All states require immunizations for children to attend school. Forty-seven states -- all but California, Mississippi and West Virginia -- allow parents to opt out of vaccines if they have religious beliefs against immunizations, according to the National Conference of State Legislatures .
Among those 47 states, 18 states also allow parents to opt out of vaccines if they have personal, moral or philosophical beliefs against immunizations.
Oregon and Washington are among these states that allow for personal belief exemptions. The other 16 are Arizona, Arkansas, Colorado, Idaho, Louisiana, Maine, Michigan, Minnesota, North Dakota, Ohio, Oklahoma, Pennsylvania, Texas, Utah, Wisconsin and Vermont.
These states have particularly high levels -- or "hot spots" -- of unvaccinated children, and are vulnerable to measles outbreaks, according to a study by Hotez and his colleagues that published last year.
One of the hot spots is the Pacific Northwest, specifically Seattle, Spokane and Portland.
On Friday, Washington Gov. Jay Inslee declared a state of emergency after 35 confirmed cases of measles and 11 suspected cases in his state. Since then, there's been another confirmed case in Washington, and one case in Oregon .
In 2016, the American Academy of Pediatrics took a stance that personal and religious exemptions should end.
"It's really a no-brainer," said Dr. Yvonne Maldonado, chair of the AAP's Committee on Infectious Diseases.
The pediatricians' group supports only medical exemptions, such as for children undergoing chemotherapy, since the vaccine could be harmful to them.
"There's no reason why non-medical exemptions should exist," said Maldonado, chief of the division of pediatric infectious diseases at the Stanford University School of Medicine.

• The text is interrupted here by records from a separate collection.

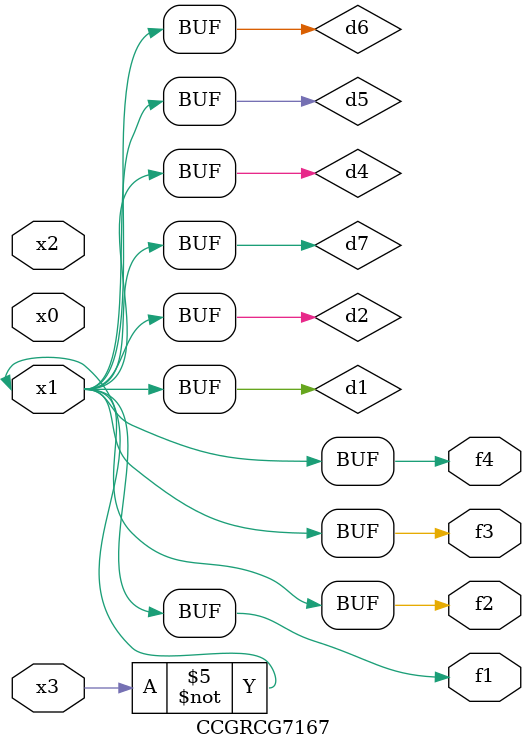
<source format=v>
module CCGRCG7167(
	input x0, x1, x2, x3,
	output f1, f2, f3, f4
);

	wire d1, d2, d3, d4, d5, d6, d7;

	not (d1, x3);
	buf (d2, x1);
	xnor (d3, d1, d2);
	nor (d4, d1);
	buf (d5, d1, d2);
	buf (d6, d4, d5);
	nand (d7, d4);
	assign f1 = d6;
	assign f2 = d7;
	assign f3 = d6;
	assign f4 = d6;
endmodule

</source>
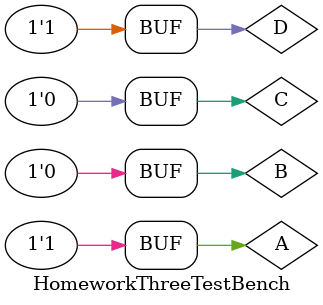
<source format=v>
`timescale 1ns / 1ps


module HomeworkThreeTestBench(

    );
    HomeworkThreeDesignSource dut(.D(D),.C(C),.B(B),.A(A),.K(K),.L(L),.M(M),.N(N));
    reg D;
    reg C;
    reg B;
    reg A;
    wire K;
    wire L;
    wire M;
    wire N;
    initial begin
    D=0;
    C=0;
    B=0;
    A=0;
    #10;
    D=0;
    C=0;
    B=0;
    A=1;
    #10;
    D=0;
    C=0;
    B=1;
    A=0;
    #10;
    D=0;
    C=0;
    B=1;
    A=1;
    #10;
    D=0;
    C=1;
    B=0;
    A=0;
    #10;
    D=0;
    C=1;
    B=0;
    A=1;
    #10;
    D=0;
    C=1;
    B=1;
    A=0;
    #10;
    D=0;
    C=1;
    B=1;
    A=1;
    #10;
    D=1;
    C=0;
    B=0;
    A=0;
    #10;
    D=1;
    C=0;
    B=0;
    A=1;
    end
endmodule

</source>
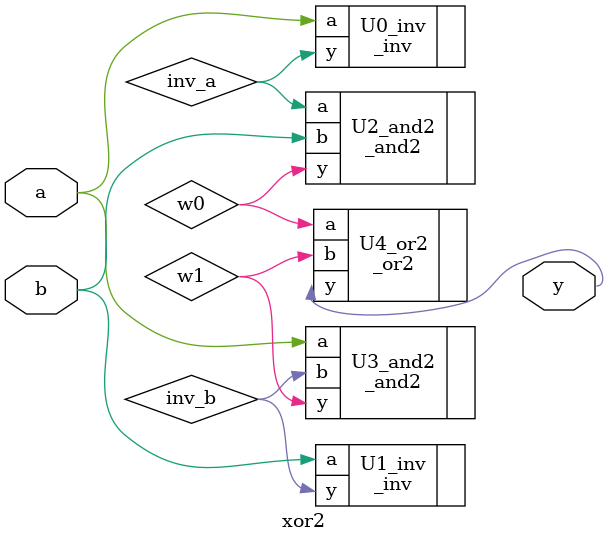
<source format=v>
module xor2 (a, b, y) ;
	input a, b ;
	output y ;

	wire inv_a, inv_b ;
	wire w0, w1 ;
	_inv U0_inv(.a(a), .y(inv_a));
	_inv U1_inv(.a(b), .y(inv_b));
	_and2 U2_and2(.a(inv_a), .b(b), .y(w0));
	_and2 U3_and2(.a(a),.b(inv_b), .y(w1));
	_or2 U4_or2(.a(w0), .b(w1),.y(y));
	
endmodule

</source>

In 2015, Oregon and Washington legislators considered measures that would make it harder to get exemptions. Both measures failed after lobbying by anti-vaccine groups.
"Mandatory forced vaccination will trample on some of the foundations of medical ethics which require fully informed consent to any invasive medical procedure," Robert Snee with Oregonians for Medical Freedom wrote to state senators.
"If government in America is allowed to force its fellow citizens to risk injury or death without their voluntary, informed consent, then we are no longer free Americans. Our bodies are then owned by the state and can be sacrificed by the will of the state," he added.
Legislators in Washington are now considering a new measure that would ban personal exemptions for the measles vaccine.
In 2015, California got rid of personal and religious exemptions -- but only after a bitter fight.
"At times it was really frightening to see how angry and hostile people were to this idea," Maldonado said.
She said the legislation passed in California for two reasons. First, a well-publicized measles outbreak linked to Disneyland in California had just sickened 147 people nationwide. Second, a state senator who is also a physician, Dr. Richard Pan, spearheaded the legislation.
"You had to have a champion like Richard, who's a pediatrician, and an event that really spurred it on," Maldonado said.
She said perhaps politicians in other states would get rid of the exemptions if they saw first-hand how children suffer when they get diseases that could have been prevented with a shot.
"I've seen children develop diseases that are vaccine-preventable, and it's just really horrible," she said. "To see that in this day and age -- it's absolutely painful."